Source passage
## Begin

Centre for Internet & Society

This is a short study on the nature of content creation related to Punjab on Eastern Punjabi Wikipedia, its challenges and opportunities, and observations and potential strategies to address the same. The report has been authored by Satpal Singh, with editorial oversight and support by Puthiya Purayil Sneha, and external review by Sumandro Chattapadhyay. This is part of a series of short-term studies undertaken by the CIS-A2K team in 2019–2020.


Introduction 

The objective of this study is to understand the challenges for content creation related to Punjab that exists on Eastern Punjabi Wikipedia. There are articles about Punjabi language and culture on Punjabi Wikipedia but there is a need for better understanding of the nature of this content   from the perspective of the readers’ interests, coverage of topics, and quality. A large community of interested Punjabi Wikimedians have been actively working over several years to introduce Wikimedia and related projects to people across the world, including those from their own community. An important part of achieving this goal is to contribute to and build more diverse and bettergood quality content about Punjab on Wikipedia. This short study is therefore an attempt to analyse the nature of existing content, challenges in content creation/curation and outreach, and some observations and strategies to address the same.

## End

Record list

## Begin

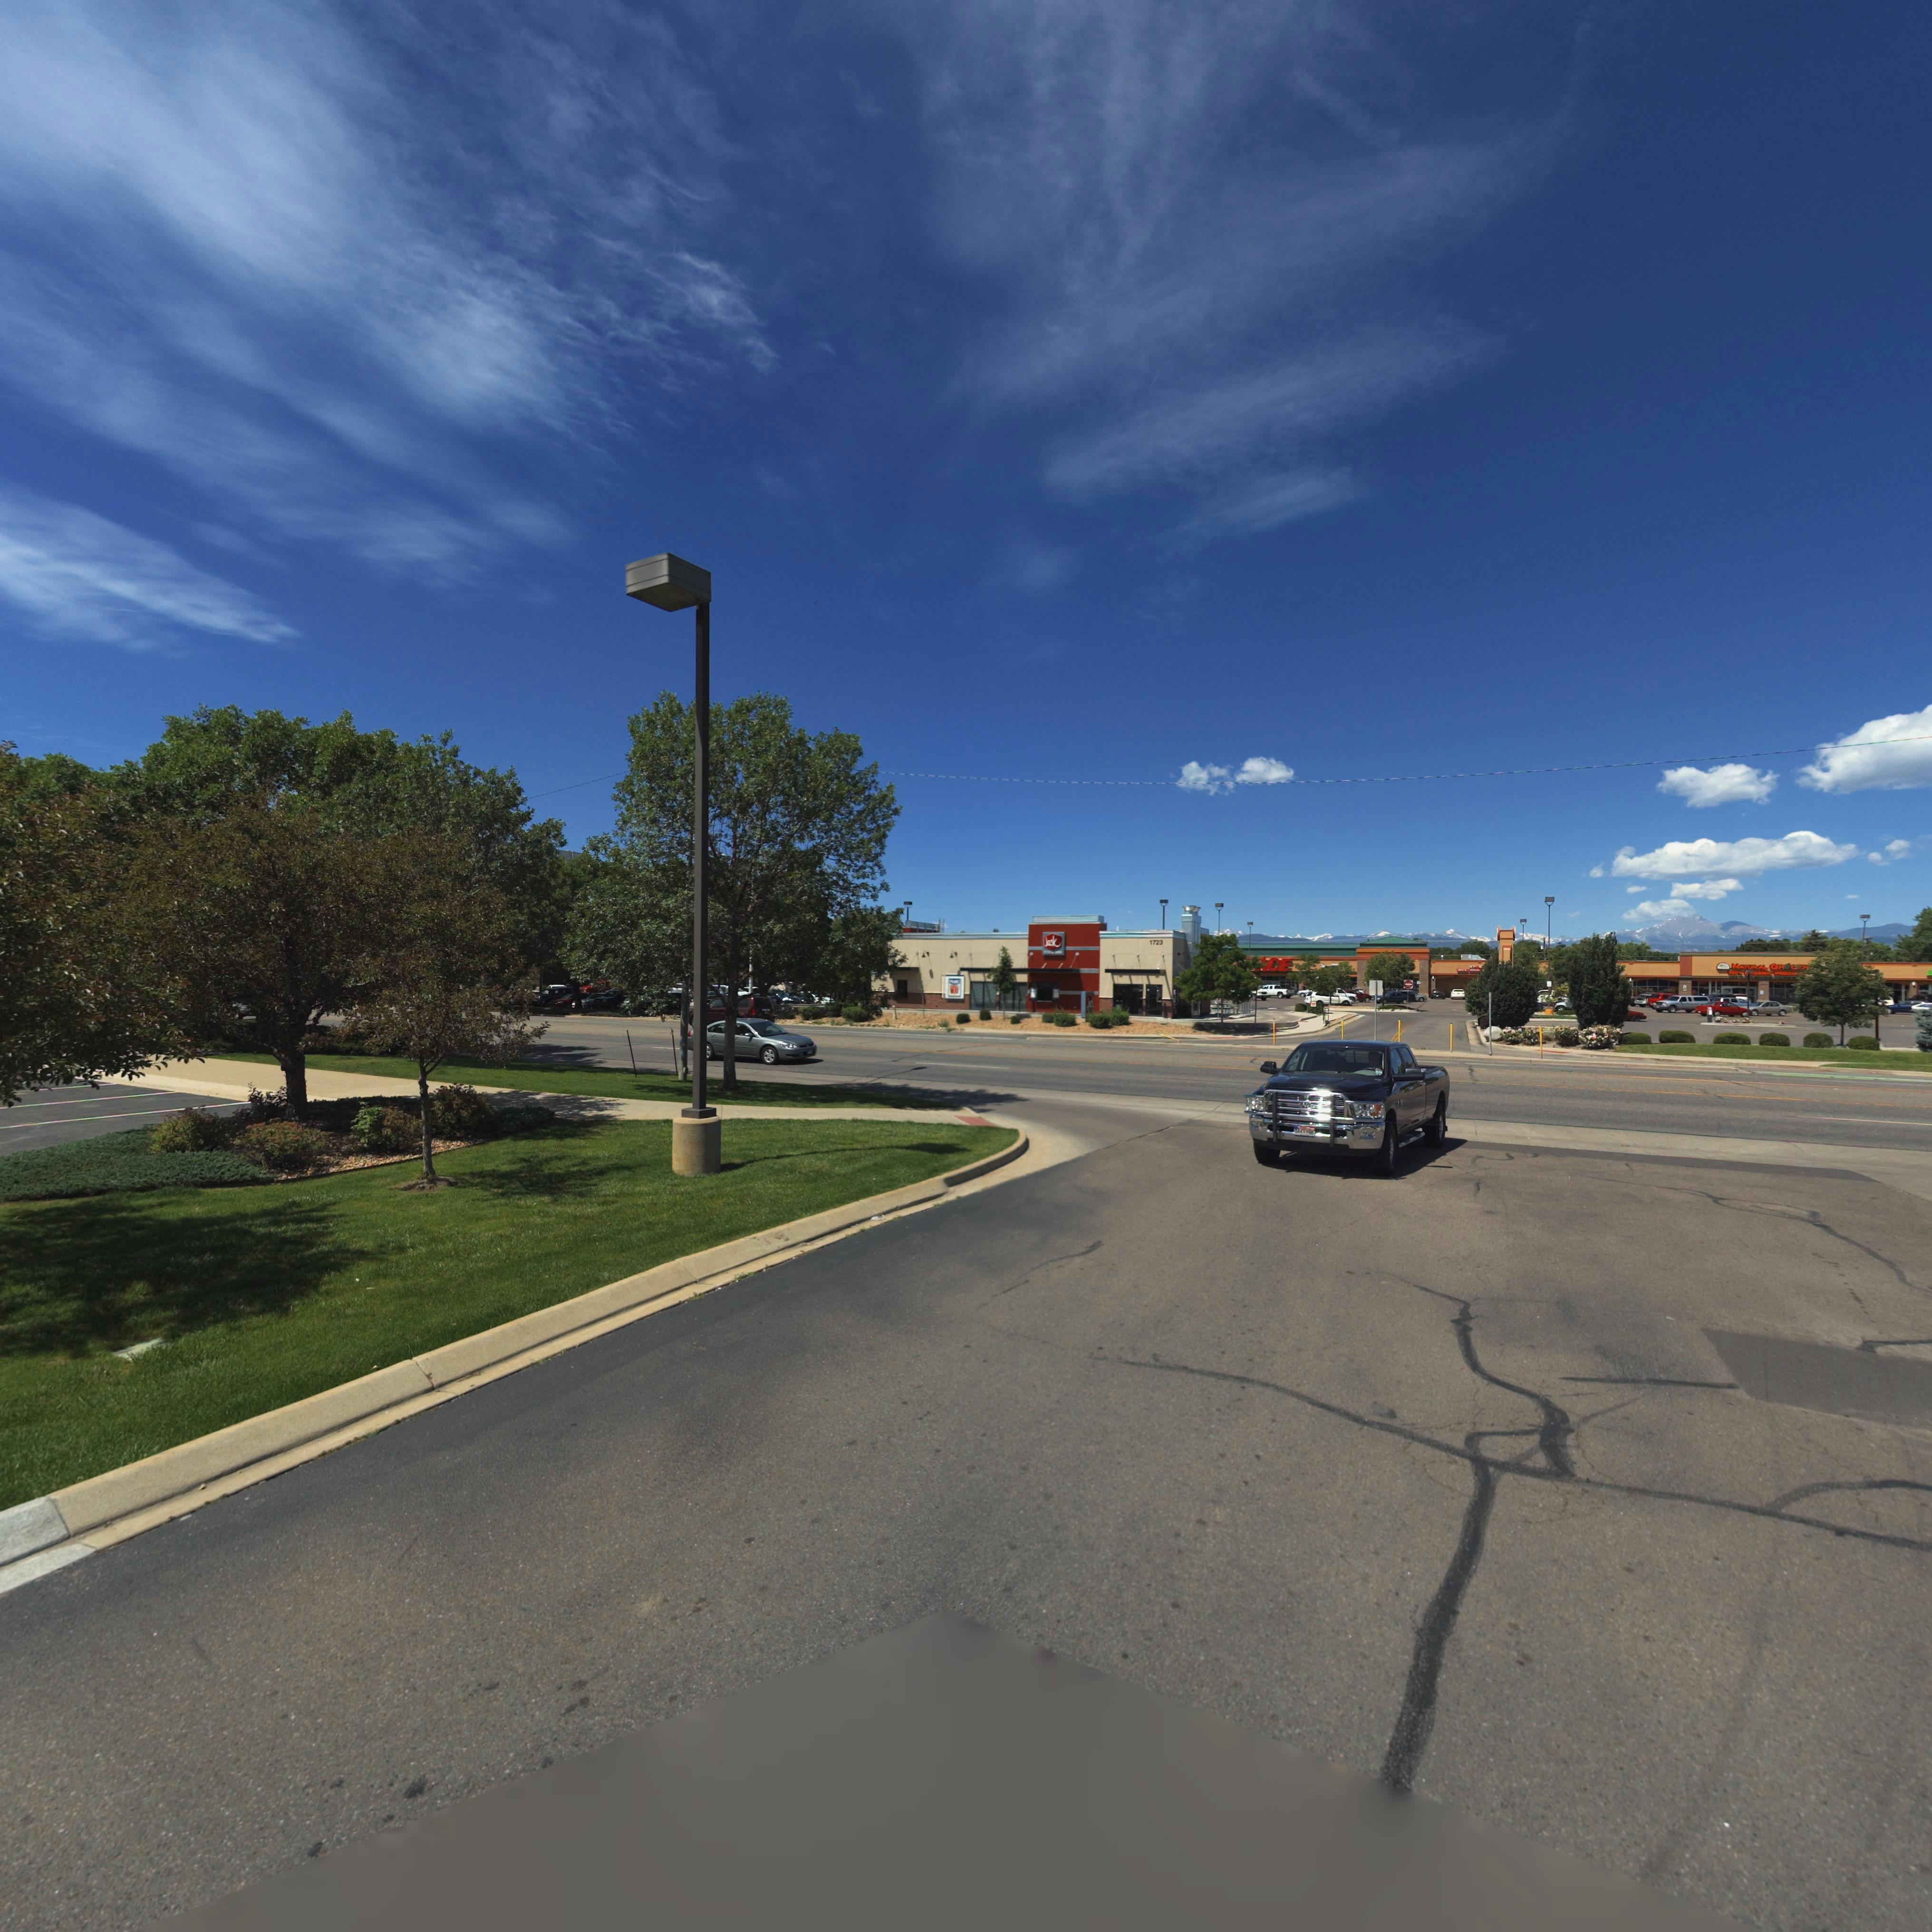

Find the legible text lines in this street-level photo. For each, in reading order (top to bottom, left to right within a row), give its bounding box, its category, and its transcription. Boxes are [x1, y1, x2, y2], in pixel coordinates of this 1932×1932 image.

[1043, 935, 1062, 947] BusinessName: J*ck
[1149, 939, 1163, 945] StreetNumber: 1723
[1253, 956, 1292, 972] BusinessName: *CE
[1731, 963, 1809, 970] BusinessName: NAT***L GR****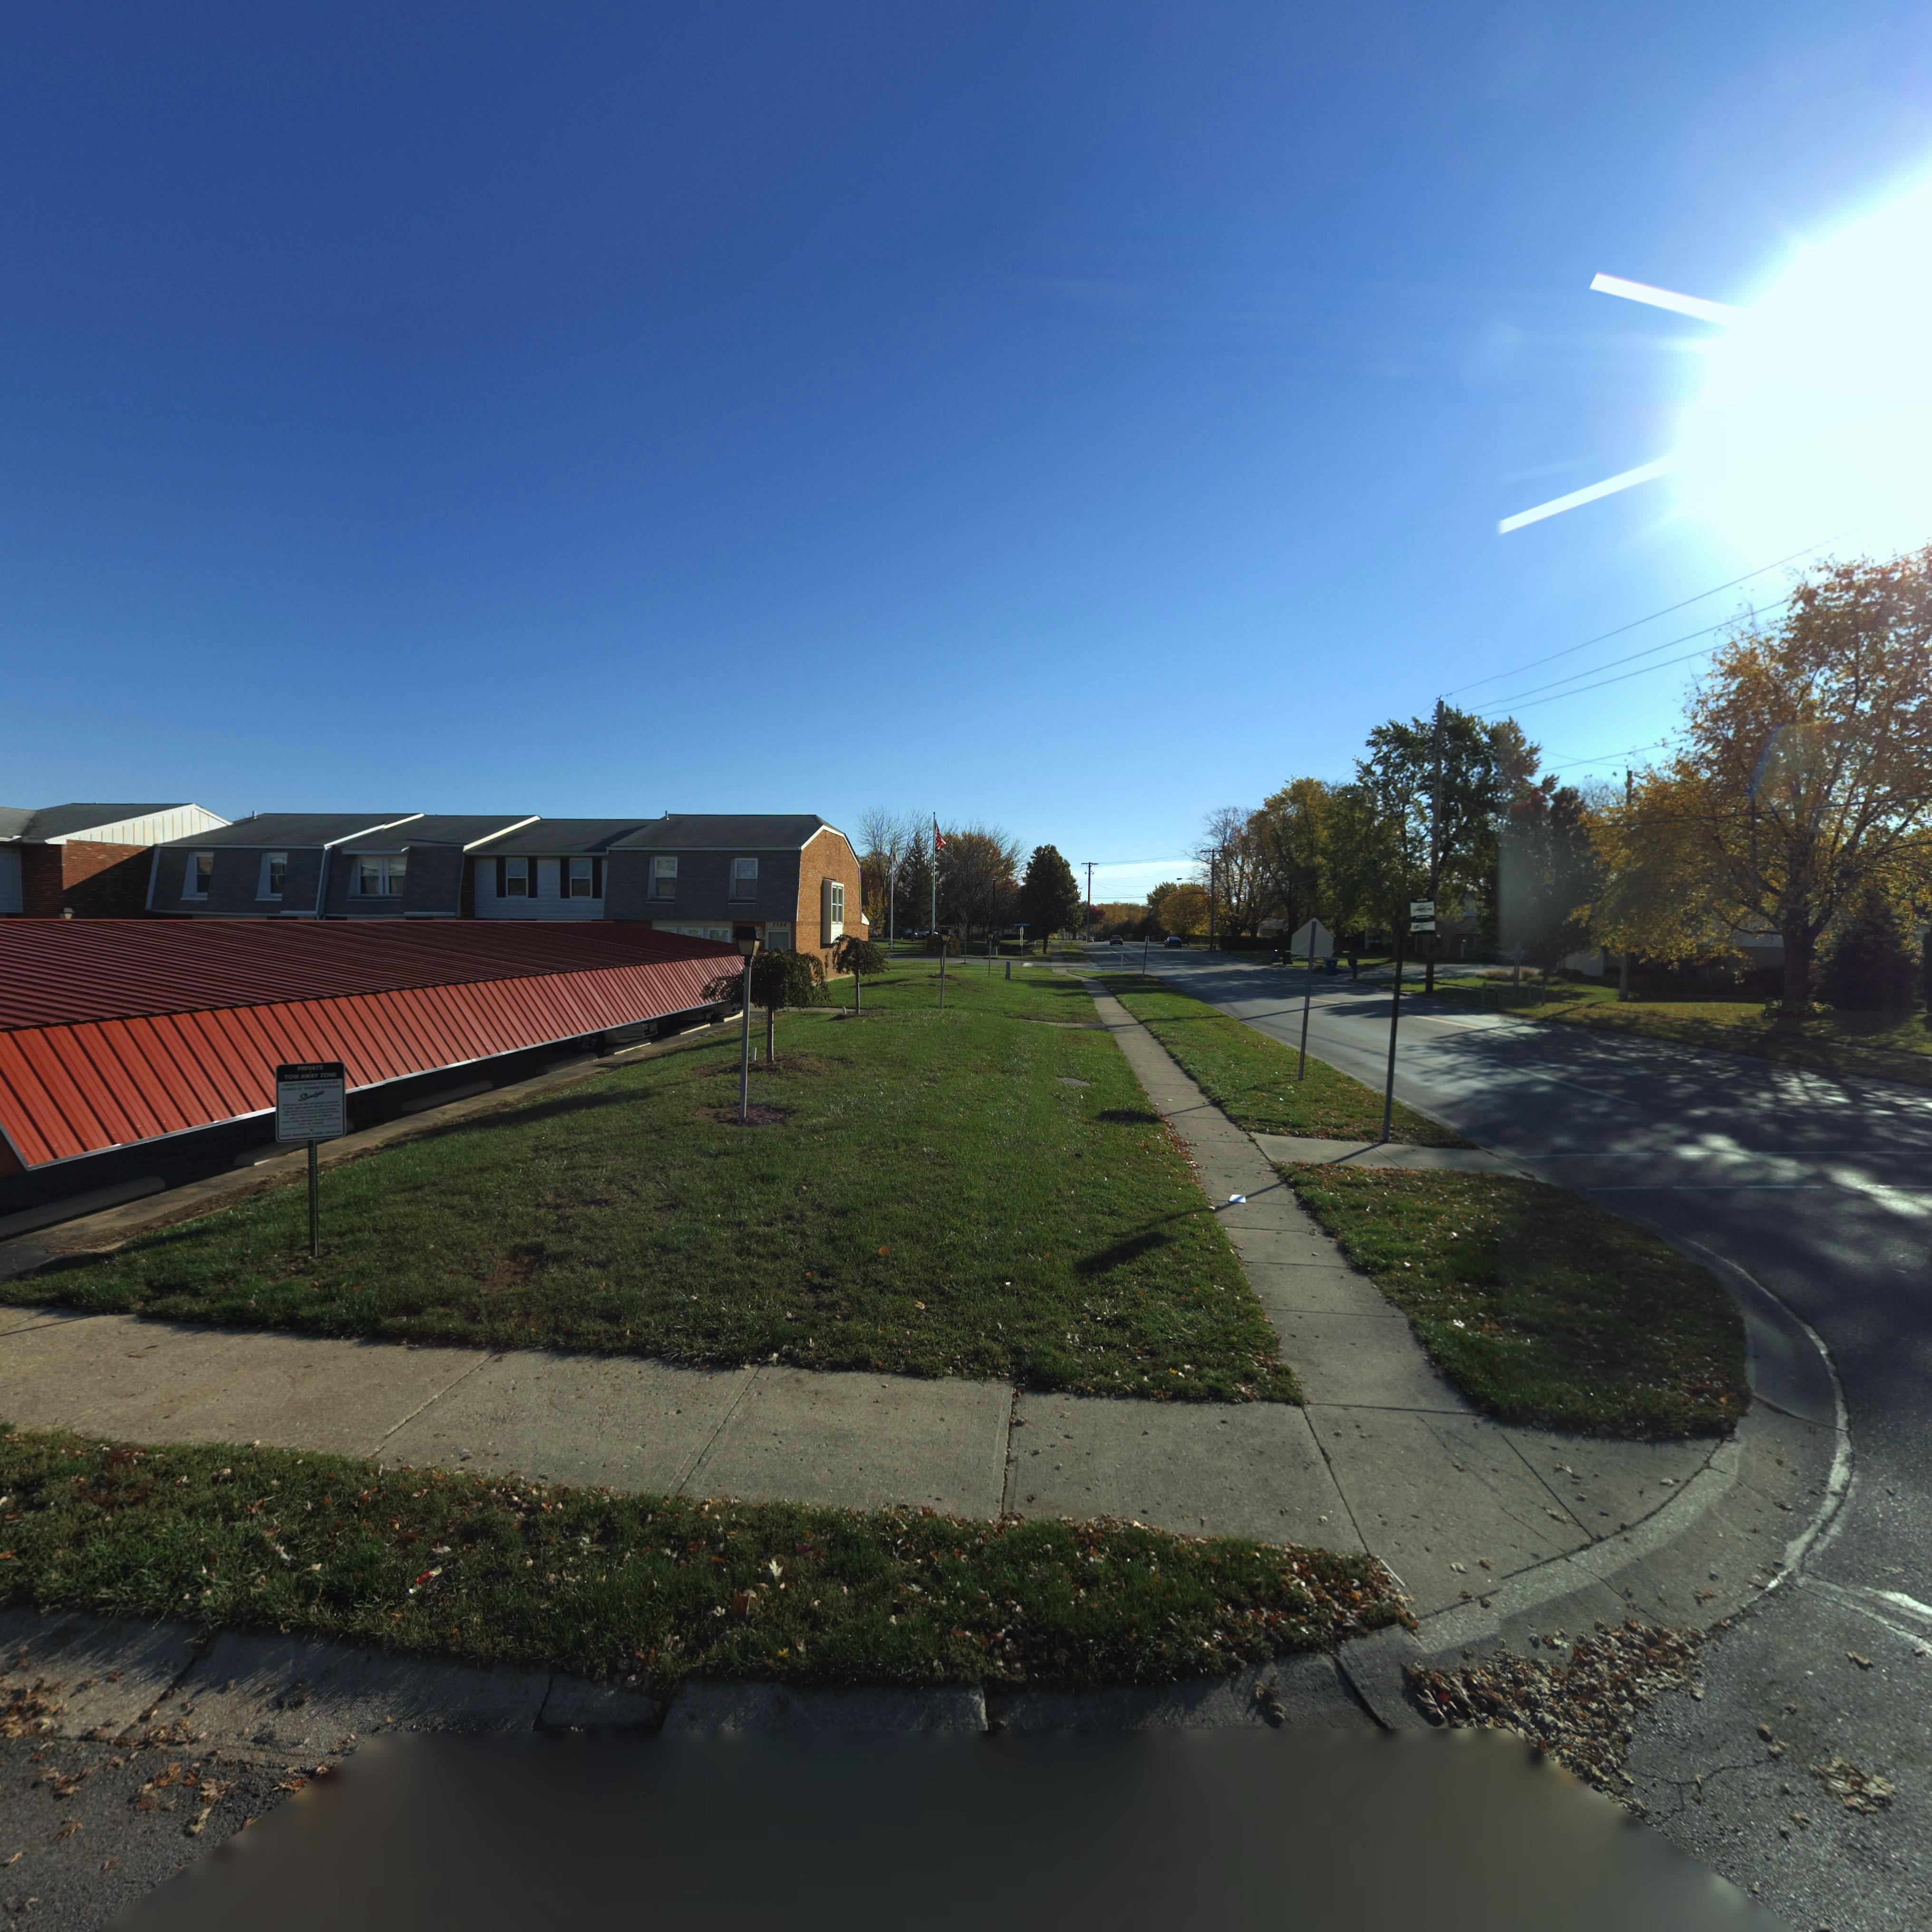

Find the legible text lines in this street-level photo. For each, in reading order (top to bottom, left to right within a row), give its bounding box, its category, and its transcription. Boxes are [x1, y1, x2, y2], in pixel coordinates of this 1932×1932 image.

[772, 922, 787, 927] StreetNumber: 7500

## End

Stated problem 1
According to the passage on Punjab content in Punjabi Wikipedia, who authored the report?
Stated problem 2
Write out everything in the passage on Punjab content in Punjabi Wikipedia from "This is a short" down to "team in 2019–2020.".
Stated problem 3
Extend the passage on Punjab content in Punjabi Wikipedia, starting after its last sentence.

Task result 1
Satpal Singh

Task result 2
This is a short study on the nature of content creation related to Punjab on Eastern Punjabi Wikipedia, its challenges and opportunities, and observations and potential strategies to address the same. The report has been authored by Satpal Singh, with editorial oversight and support by Puthiya Purayil Sneha, and external review by Sumandro Chattapadhyay. This is part of a series of short-term studies undertaken by the CIS-A2K team in 2019–2020.

Task result 3
Eastern Punjabi Wikipedia

Wikipedia is a multilingual online encyclopedia. It is available in around 290+ languages. There are two Punjabi Wikipedia editions, which are Eastern Punjabi Wikipedia and Western Punjabi Wikipedia. Eastern Punjabi Wikipedia is in Gurmukhi script and Western Punjabi Wikipedia is in Shahmukhi script. This study focuses on the Eastern Punjabi Wikipedia. The Eastern edition domain came into existence on 3 June 2002, but the first three articles were only written in August 2004. There was not much contribution made during the next six years. In July 2012, it had reached 2,400 articles. Then a group of people, largely students from Punjabi University, Patiala  started contributing actively on Punjabi Wikipedia, as a result of which it became an active Wikipedia in 2013, and has stayed so until date. There are currently 35, 351 articles on the Gurmukhi Punjabi Wikipedia, with a number of registered users on Punjabi Wikipedia at  36,348. [1]

One group of people has been proactively involved in Punjabi Wikipedia for a long time, which is the Punjabi Wikimedians User Group. Apart from this, a number of  people from different parts of the world also contribute to Wikipedia. Punjabi Wikimedians got affiliation as a User Group from Wikimedia Foundation in November 2015. Punjabi Wikimedians was the first affiliated user group from India, and have been involved in several activities and initiatives undertaken towards content creation. They organized WikiConference India in 2016 at Chandigarh and their members have participated in various events and conferences. They  have also collaborated with other institutions in order to encourage content creation on Punjabi Wikipedia, one example is the collaboration with Punjabi Sahitya Academy. Apart from Wikipedia, this user group is also active on Punjabi Wikisource, Punjabi Wiktionary, Wikidata and Wikimedia Commons. The first meeting of the Punjabi Wiki community was organized in Patiala on 1 February 2015. After that the community conducted various monthly meetups in different parts of the Punjab. People from the community also joined various training programs and events in different parts of India and participated in various conferences in other countries.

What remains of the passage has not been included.